Diskussion: Die Ergebnisse zeigen, dass Schmerzen und vor allem die daraus hervorgehende Schmerzinterference die HRQOL von AHB signifikant vermindern. Zusätzlich beeinflusst das Vorhandensein depressiver Symptome die Lebensqualität. Untersucht man AHB, die an Schmerzen leiden, auf das Vorhandensein und die Ausgeprägtheit depressiver Symptome, zeigt sich, dass jene AHB, die an Schmerzen leiden, eine signifikant höhere Anzahl an depressiven Symptomen aufweisen als jene ohne Schmerzen (p < 0,001). Dies unterstützt die häufig untersuchte Annahme, dass es sich bei depressiven Symptomen um eine Begleiterkrankung von Schmerz handelt. Somit kann die Abhängigkeit der HRQOL von depressiven Symptomen als weiteres Indiz für die Einflussnahme von Schmerzen auf die HRQOL diskutiert werden.
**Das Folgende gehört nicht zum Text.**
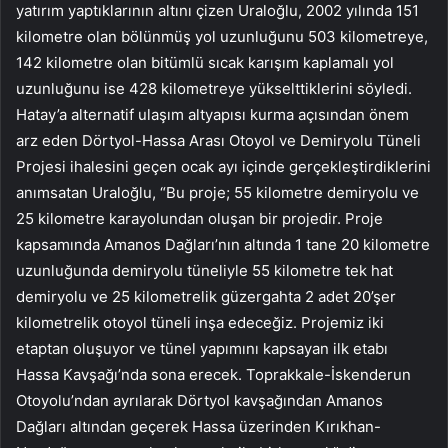
yatırım yaptıklarının altını çizen Uraloğlu, 2002 yılında 151
kilometre olan bölünmüş yol uzunluğunu 503 kilometreye,
142 kilometre olan bitümlü sıcak karışım kaplamalı yol
uzunluğunu ise 428 kilometreye yükselttiklerini söyledi.
Hatay’a alternatif ulaşım altyapısı kurma açısından önem
arz eden Dörtyol-Hassa Arası Otoyol ve Demiryolu Tüneli
Projesi ihalesini geçen ocak ayı içinde gerçekleştirdiklerini
anımsatan Uraloğlu, “Bu proje; 55 kilometre demiryolu ve
25 kilometre karayolundan oluşan bir projedir. Proje
kapsamında Amanos Dağları’nın altında 1 tane 20 kilometre
uzunluğunda demiryolu tüneliyle 55 kilometre tek hat
demiryolu ve 25 kilometrelik güzergahta 2 adet 20’şer
kilometrelik otoyol tüneli inşa edeceğiz. Projemiz iki
etaptan oluşuyor ve tünel yapımını kapsayan ilk etabı
Hassa Kavşağı’nda sona erecek. Toprakkale-İskenderun
Otoyolu’ndan ayrılarak Dörtyol kavşağından Amanos
Dağları altından geçerek Hassa üzerinden Kırıkhan-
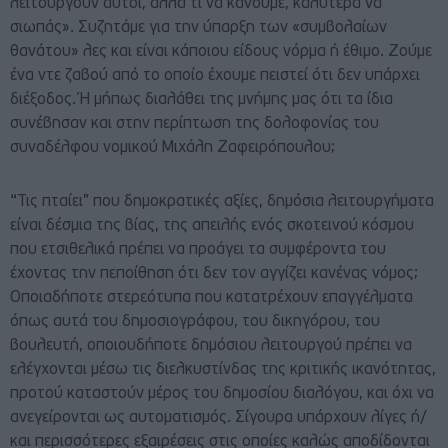
λειτουργούν αυτοί, αλλά τι να κάνουμε, καλύτερα να
σιωπάς». Συζητάμε για την ύπαρξη των «συμβολαίων
θανάτου» λες και είναι κάποιου είδους νόρμα ή έθιμο. Ζούμε
ένα ντε ζαβού από το οποίο έχουμε πειστεί ότι δεν υπάρχει
διέξοδος. Ή μήπως διαλάθει της μνήμης μας ότι τα ίδια
συνέβησαν και στην περίπτωση της δολοφονίας του
συναδέλφου νομικού Μιχάλη Ζαφειρόπουλου;
“Τις πταίει” που δημοκρατικές αξίες, δημόσια λειτουργήματα
είναι δέσμια της βίας, της απειλής ενός σκοτεινού κόσμου
που ετσιθελικά πρέπει να προάγει τα συμφέροντα του
έχοντας την πεποίθηση ότι δεν τον αγγίζει κανένας νόμος;
Οποιαδήποτε στερεότυπα που κατατρέχουν επαγγέλματα
όπως αυτά του δημοσιογράφου, του δικηγόρου, του
βουλευτή, οποιουδήποτε δημόσιου λειτουργού πρέπει να
ελέγχονται μέσω τις διελκυστίνδας της κριτικής ικανότητας,
προτού καταστούν μέρος του δημοσίου διαλόγου, και όχι να
ανεγείρονται ως αυτοματισμός. Σίγουρα υπάρχουν λίγες ή/
και περισσότερες εξαιρέσεις στις οποίες καλώς αποδίδονται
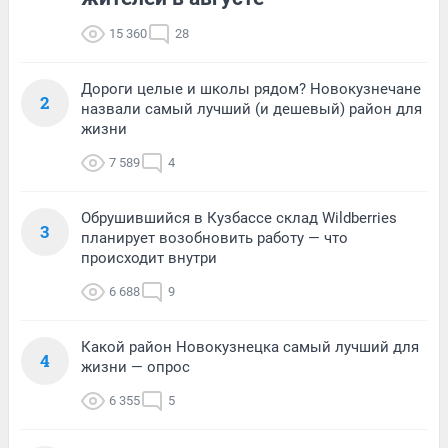
15 360
28
Дороги целые и школы рядом? Новокузнечане
2
назвали самый лучший (и дешевый) район для
жизни
7 589
4
Обрушившийся в Кузбассе склад Wildberries
3
планирует возобновить работу — что
происходит внутри
6 688
9
Какой район Новокузнецка самый лучший для
4
жизни — опрос
6 355
5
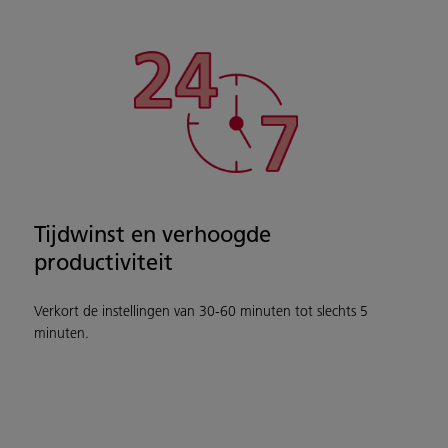
Tijdwinst en verhoogde
productiviteit
Verkort de instellingen van 30-60 minuten tot slechts 5
minuten.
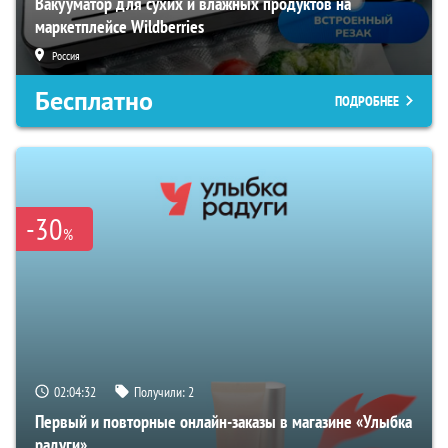
Вакууматор для сухих и влажных продуктов на
маркетплейсе Wildberries
Россия
Бесплатно
ПОДРОБНЕЕ
-30
%
02:04:31
Получили:
2
Первый и повторные онлайн-заказы в магазине «Улыбка
радуги»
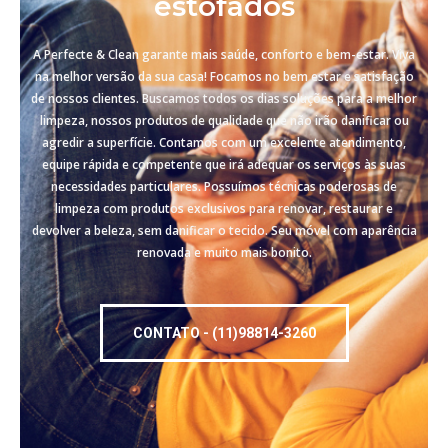
estofados
A Perfecte & Clean garante mais saúde, conforto e bem-estar. Viva
na melhor versão da sua casa! Focamos no bem estar e satisfação
de nossos clientes. Buscamos todos os dias soluções para a melhor
limpeza, nossos produtos de qualidade que não irão danificar ou
agredir a superfície. Contamos com um excelente atendimento,
equipe rápida e competente que irá adequar os serviços às suas
necessidades particulares. Possuímos técnicas poderosas de
limpeza com produtos exclusivos para renovar, restaurar e
devolver a beleza, sem danificar o tecido. Seu móvel com aparência
renovada e muito mais bonito.
CONTATO - (11)98814-3260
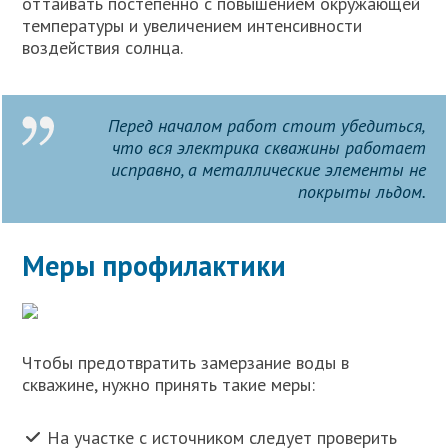
оттаивать постепенно с повышением окружающей
температуры и увеличением интенсивности
воздействия солнца.
Перед началом работ стоит убедиться,
что вся электрика скважины работает
исправно, а металлические элементы не
покрыты льдом.
Меры профилактики
Чтобы предотвратить замерзание воды в
скважине, нужно принять такие меры:
На участке с источником следует проверить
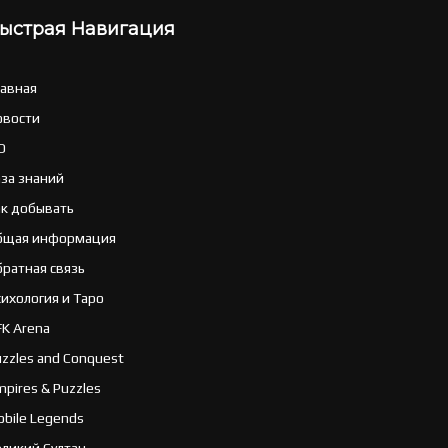
ыстрая Навигация
лавная
овости
O
аза знаний
ак добывать
бщая информация
братная связь
ихология и Таро
FK Arena
zzles and Conquest
pires & Puzzles
bile Legends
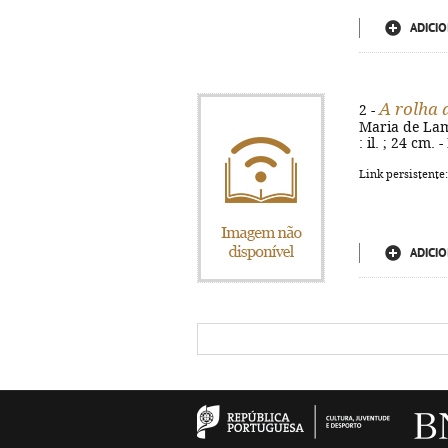
ADICIO
A rolha 
2 -
Maria de Lama
: il. ; 24 cm.
Link persistente
ADICIO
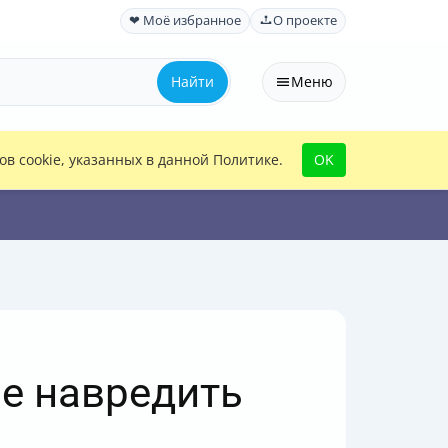
❤ Моё избранное
О проекте
Найти
Меню
в cookie, указанных в данной Политике.
OK
не навредить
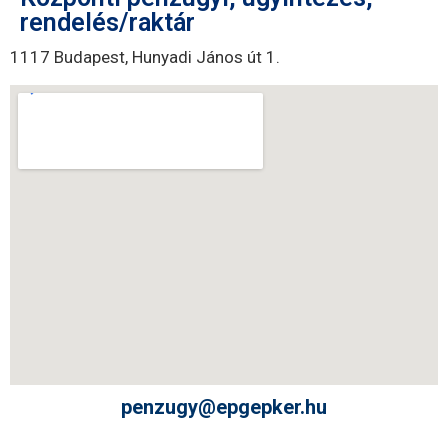
rendelés/raktár
1117 Budapest, Hunyadi János út 1.
penzugy@epgepker.hu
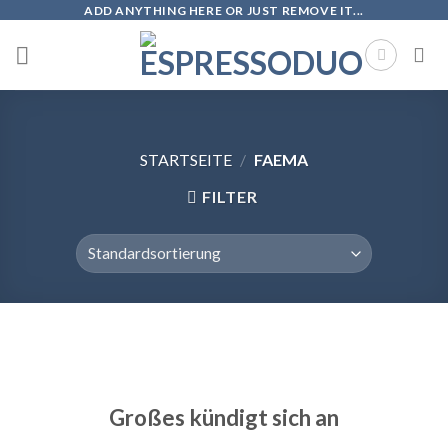
Skip
ADD ANYTHING HERE OR JUST REMOVE IT...
to
content
STARTSEITE
/
FAEMA
FILTER
Zum
Inhalt
springen
Großes kündigt sich an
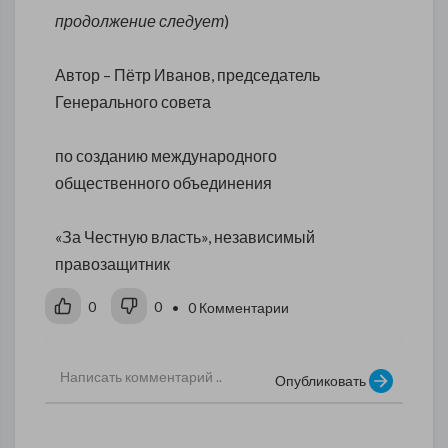
продолжение следует
)
Автор – Пётр Иванов, председатель
Генерального совета
по созданию международного
общественного объединения
«За Честную власть», независимый
правозащитник
0
0
• 0 Комментарии
Опубликовать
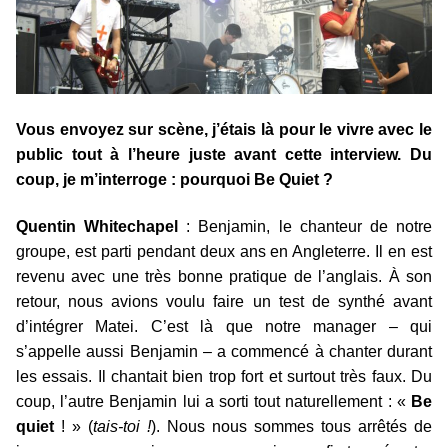
Vous envoyez sur scène, j’étais là pour le vivre avec le
public tout à l’heure juste avant cette interview. Du
coup, je m’interroge : pourquoi Be Quiet ?
Quentin Whitechapel
: Benjamin, le chanteur de notre
groupe, est parti pendant deux ans en Angleterre. Il en est
revenu avec une très bonne pratique de l’anglais. À son
retour, nous avions voulu faire un test de synthé avant
d’intégrer Matei. C’est là que notre manager – qui
s’appelle aussi Benjamin – a commencé à chanter durant
les essais. Il chantait bien trop fort et surtout très faux. Du
coup, l’autre Benjamin lui a sorti tout naturellement : «
Be
quiet
! » (
tais-toi !
). Nous nous sommes tous arrêtés de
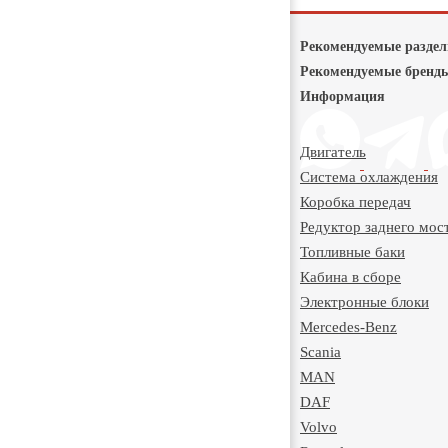
Рекомендуемые разде
Рекомендуемые бренд
Информация
Двигатель
Система охлаждения
Коробка передач
Редуктор заднего мос
Топливные баки
Кабина в сборе
Электронные блоки
Mercedes-Benz
Scania
MAN
DAF
Volvo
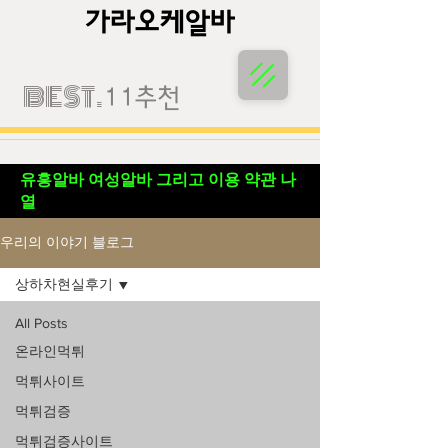
가라오케알바
가라오케알바
BEST.
11추천
유흥알바 여성알바 그리고 이용 약관 나
열
우리의 이야기 블로그
상하차현실후기
All Posts
온라인먹튀
먹튀사이트
먹튀검증
먹튀검증사이트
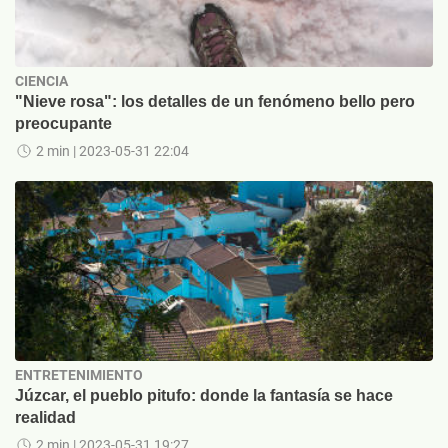
CIENCIA
"Nieve rosa": los detalles de un fenómeno bello pero
preocupante
2 min
| 2023-05-31 22:04
ENTRETENIMIENTO
Júzcar, el pueblo pitufo: donde la fantasía se hace
realidad
2 min
| 2023-05-31 19:27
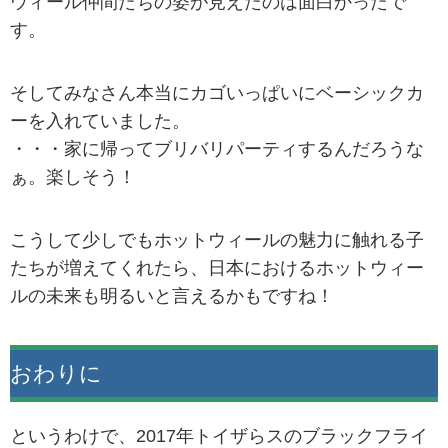
ウィール仲間たちの姿が見えたのは面白かったで
す。
そしてみなさん本当にカゴいっぱいにベーシックカ
ーを入れていました。
・・・家に帰ってブリバリパーティするんだろうな
ぁ。楽しそう！
こうして少しでもホットウィールの魅力に触れる子
たちが増えてくれたら、日本におけるホットウィー
ルの未来も明るいと言えるかもですね！
おわりに
というわけで、2017年トイザらスのブラックフライ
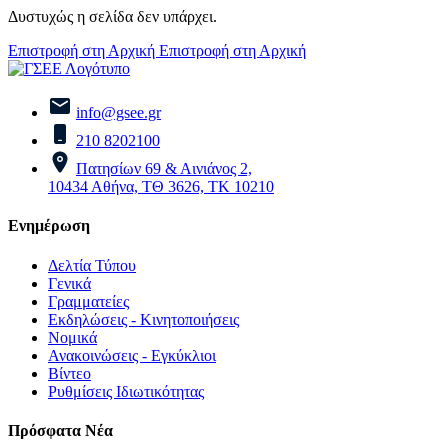
Δυστυχώς η σελίδα δεν υπάρχει.
Επιστροφή στη Αρχική
Επιστροφή στη Αρχική
info@gsee.gr
210 8202100
Πατησίων 69 & Αινιάνος 2,
10434 Αθήνα, ΤΘ 3626, ΤΚ 10210
Ενημέρωση
Δελτία Τύπου
Γενικά
Γραμματείες
Εκδηλώσεις - Κινητοποιήσεις
Νομικά
Ανακοινώσεις - Εγκύκλιοι
Βίντεο
Ρυθμίσεις Ιδιωτικότητας
Πρόσφατα Νέα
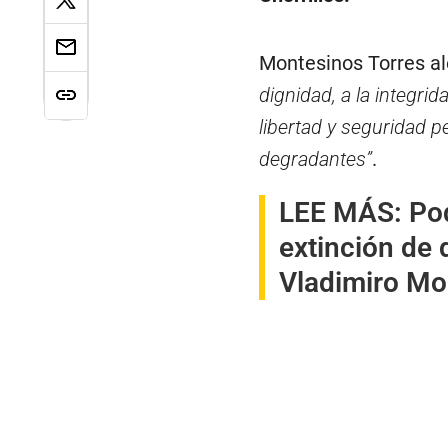
Montesinos Torres a
dignidad, a la integrid
libertad y seguridad p
degradantes”
.
LEE MÁS:
Po
extinción de 
Vladimiro Mo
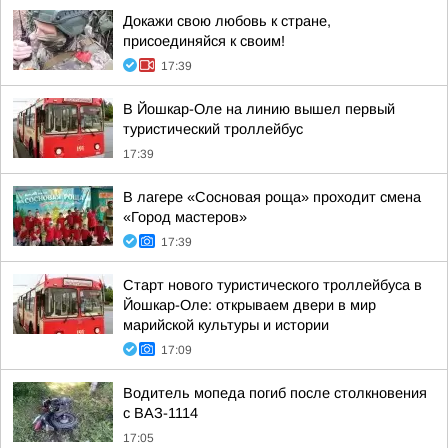
Докажи свою любовь к стране,
присоединяйся к своим!
17:39
В Йошкар-Оле на линию вышел первый
туристический троллейбус
17:39
В лагере «Сосновая роща» проходит смена
«Город мастеров»
17:39
Старт нового туристического троллейбуса в
Йошкар-Оле: открываем двери в мир
марийской культуры и истории
17:09
Водитель мопеда погиб после столкновения
с ВАЗ-1114
17:05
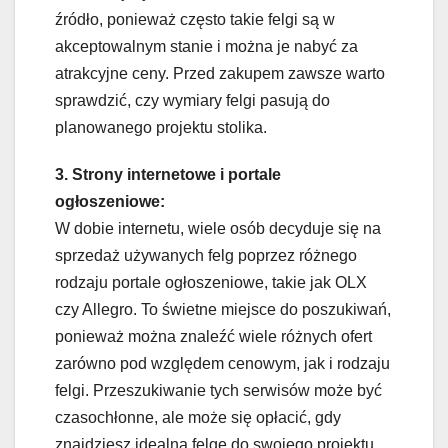
źródło, ponieważ często takie felgi są w
akceptowalnym stanie i można je nabyć za
atrakcyjne ceny. Przed zakupem zawsze warto
sprawdzić, czy wymiary felgi pasują do
planowanego projektu stolika.
3. Strony internetowe i portale
ogłoszeniowe:
W dobie internetu, wiele osób decyduje się na
sprzedaż używanych felg poprzez różnego
rodzaju portale ogłoszeniowe, takie jak OLX
czy Allegro. To świetne miejsce do poszukiwań,
ponieważ można znaleźć wiele różnych ofert
zarówno pod względem cenowym, jak i rodzaju
felgi. Przeszukiwanie tych serwisów może być
czasochłonne, ale może się opłacić, gdy
znajdziesz idealną felgę do swojego projektu.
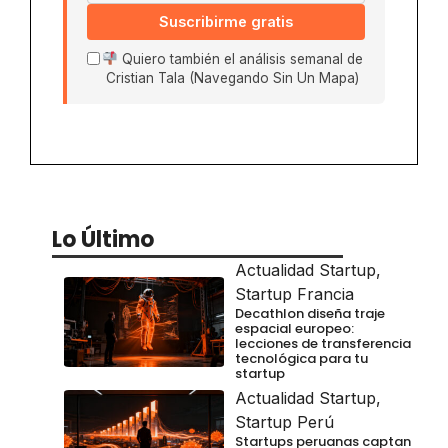
Suscribirme gratis
Quiero también el análisis semanal de
Cristian Tala (Navegando Sin Un Mapa)
Lo Último
Actualidad Startup
,
Startup Francia
Decathlon diseña traje
espacial europeo:
lecciones de transferencia
tecnológica para tu
startup
Actualidad Startup
,
Startup Perú
Startups peruanas captan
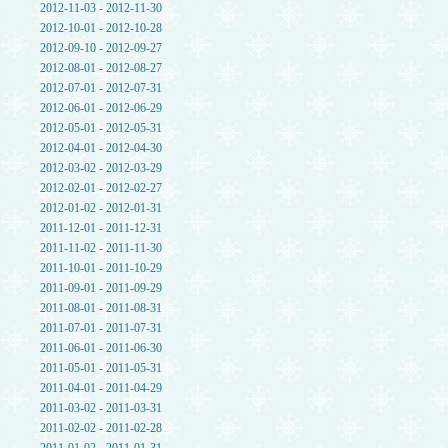
2012-11-03 - 2012-11-30
2012-10-01 - 2012-10-28
2012-09-10 - 2012-09-27
2012-08-01 - 2012-08-27
2012-07-01 - 2012-07-31
2012-06-01 - 2012-06-29
2012-05-01 - 2012-05-31
2012-04-01 - 2012-04-30
2012-03-02 - 2012-03-29
2012-02-01 - 2012-02-27
2012-01-02 - 2012-01-31
2011-12-01 - 2011-12-31
2011-11-02 - 2011-11-30
2011-10-01 - 2011-10-29
2011-09-01 - 2011-09-29
2011-08-01 - 2011-08-31
2011-07-01 - 2011-07-31
2011-06-01 - 2011-06-30
2011-05-01 - 2011-05-31
2011-04-01 - 2011-04-29
2011-03-02 - 2011-03-31
2011-02-02 - 2011-02-28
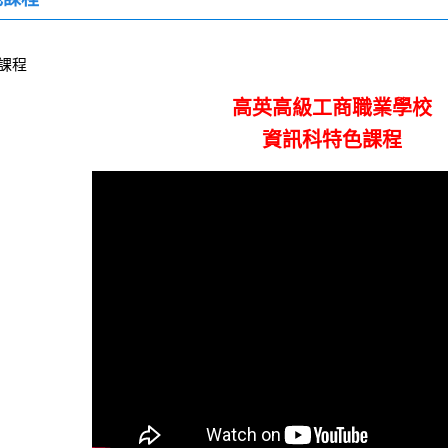
課程
高英高級工商職業學校
資訊科特色課程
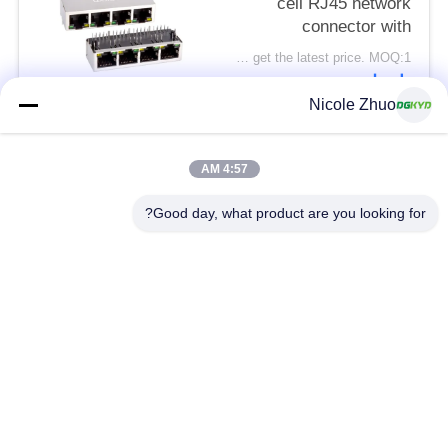
cell RJ45 network
connector with
100Mbps integrated
Please contact us to get the latest price. MOQ:1 قطعة
Ethernet filtering
اتصل
shielding strip light
Nicole Zhuo
فئات شعبية
جميع
4:57 AM
Good day, what product are you looking for?
موصل إيثرنت RJ45
RJ45 موصل محمية
RJ45 موصلات متعددة
ميناء RJ45 واحدة
الموصل
CAT6 موصل RJ45
RJ11 جاك
RJ45 مع محول
منفذ RJ45 SMD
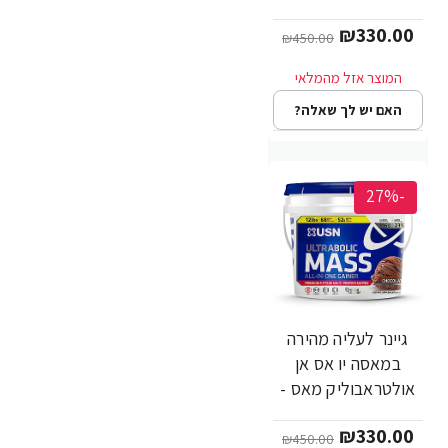
יחס 1:5 בטעם וניל -
₪330.00
משקל 5.45 ק"ג -
₪450.00
מבית USN
האם יש לך שאלה?
-27%
גיינר לעליה מהירה
במאסה יו אס אן
אולטראבוליק מאס -
יחס 1:5 בטעם שוקולד
₪330.00
- משקל 5.45 ק"ג -
₪450.00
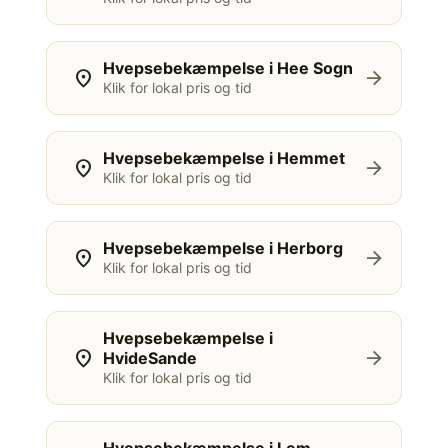
Hvepsebekæmpelse i Hee Sogn
location_on
arrow_forward
Klik for lokal pris og tid
Hvepsebekæmpelse i Hemmet
location_on
arrow_forward
Klik for lokal pris og tid
Hvepsebekæmpelse i Herborg
location_on
arrow_forward
Klik for lokal pris og tid
Hvepsebekæmpelse i
location_on
arrow_forward
HvideSande
Klik for lokal pris og tid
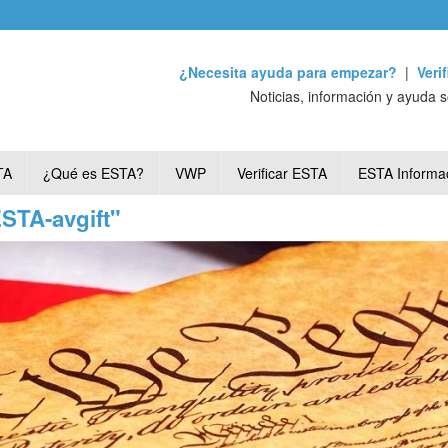
¿Necesita ayuda para empezar?
|
Veri
Noticias, información y ayuda 
TA
¿Qué es ESTA?
VWP
Verificar ESTA
ESTA Informa
ESTA-avgift"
Praktische Implikation: Ein effektives multiprofessionelles Schmerzmanagement mit Fokus auf Auswirkungen auf alltägliche Aktivitäten der AHB ist somit nicht nur für die Linderung von Schmerzen und der damit einhergehenden Schmerzinterference essenziell, sondern auch für die Verbesserung der HRQOL höchst relevant. Zudem konnte gezeigt werden, dass sich die im Rahmen der Studie ‚PIASMA‘ durchgeführte Intervention positiv auf die HRQOL der AHB auswirkt. Schulungen und Edukationsmaßnahmen für Pflegekräfte zum Thema Schmerz und Schmerzmanagement sollten deshalb auch unter dem Aspekt der Erhöhung der HRQOL in der Pflegepraxis vermehrt integriert werden.